Такой герой пребывал без надобности нашей печатной литературе и через полвека после своего появления на свет.
Когда умер Александр Аникст, последний из членов созданной в 1957 году в Союзе писателей комиссии по творческому наследию Кржижановского, я обнаружил в его бумагах обширную переписку с журнальными редакциями — след предпринятых им в шестидесятых годах попыток напечатать прозу Кржижановского. С одинаковым любезным равнодушием отклоняли её «Новый мир» и «Наш современник», «Крокодил», «Музыкальная жизнь» и все остальные (за исключением… шахматного журнала, поместившего изящную стилизацию «неизвестной главы из Свифта» — «Моя партия с королём великанов»). Ещё была пора оттепели. Поэтому редакции не ограничивались отписками, а демократично обосновывали отказы. И как на грех — _ни одно_ из «обоснований» не имеет отношения к содержанию возвращённых Аниксту текстов, которые, судя по всему, остались непрочтёнными.
Вяземский писал про полуобразованных и амбициозных критиков своего времени, что они «коснеют в убеждении, что неведомое до сего дня им было неведомо и всем остальным». Оборотная сторона этой «образованщины» — убеждённость в достаточности своих знаний, в том, что не узнанное до сих пор знать необязательно…
Впрочем, неудача Аникста увиделась мне закономерной: у меня уже был собственный опыт такого рода.

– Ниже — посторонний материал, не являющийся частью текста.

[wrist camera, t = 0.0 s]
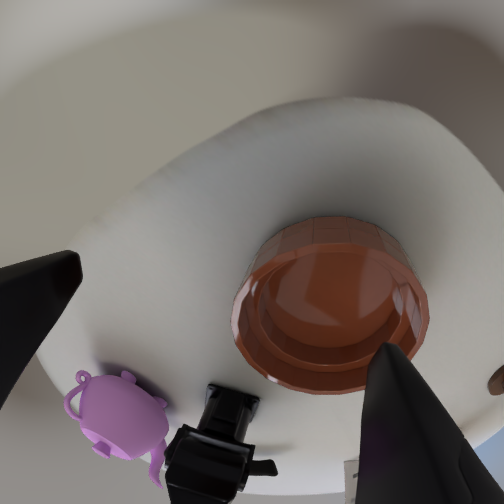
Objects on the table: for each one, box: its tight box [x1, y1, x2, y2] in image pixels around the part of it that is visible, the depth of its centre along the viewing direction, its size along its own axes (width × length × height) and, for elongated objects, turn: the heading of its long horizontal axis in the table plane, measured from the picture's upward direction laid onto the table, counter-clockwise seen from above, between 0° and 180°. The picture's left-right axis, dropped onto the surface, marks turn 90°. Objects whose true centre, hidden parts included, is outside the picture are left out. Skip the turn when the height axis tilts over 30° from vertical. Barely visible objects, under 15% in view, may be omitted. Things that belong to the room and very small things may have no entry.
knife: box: [249, 459, 278, 476], centre depth 42 cm, size 25×2×5 cm, turn 118°
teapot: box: [64, 370, 169, 489], centre depth 34 cm, size 20×14×12 cm
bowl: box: [230, 216, 430, 395], centre depth 21 cm, size 14×14×5 cm
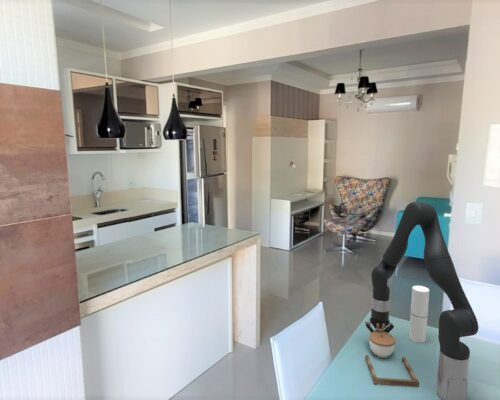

Двенадцать лет я старался убедить сотрудников различных редакций хотя бы прочитать новеллы Кржижановского. Безуспешно.
Вопреки пресловутой формуле: «Доверяй, но проверяй», — моим рассказам, что писатель этот некогда привлекал внимание авторитетнейших современников своих, не доверяли. И проверять их — собственным чтением — не пытались. В полном соответствии с пушкинской фразой о лени и нелюбопытстве. И в противоречии с его же утверждением об умении любить мёртвых.
Правда, кое-кому из наиболее начитанных редакторов имя автора было всё же знакомо. Как ни парадоксально, это ещё более укрепляло их в решимости не читать его — дабы, не дай Бог, не впасть в «ревизионизм» авторитета непререкаемого. Дело в том, что Кржижановский упоминается в одном из горьковских писем.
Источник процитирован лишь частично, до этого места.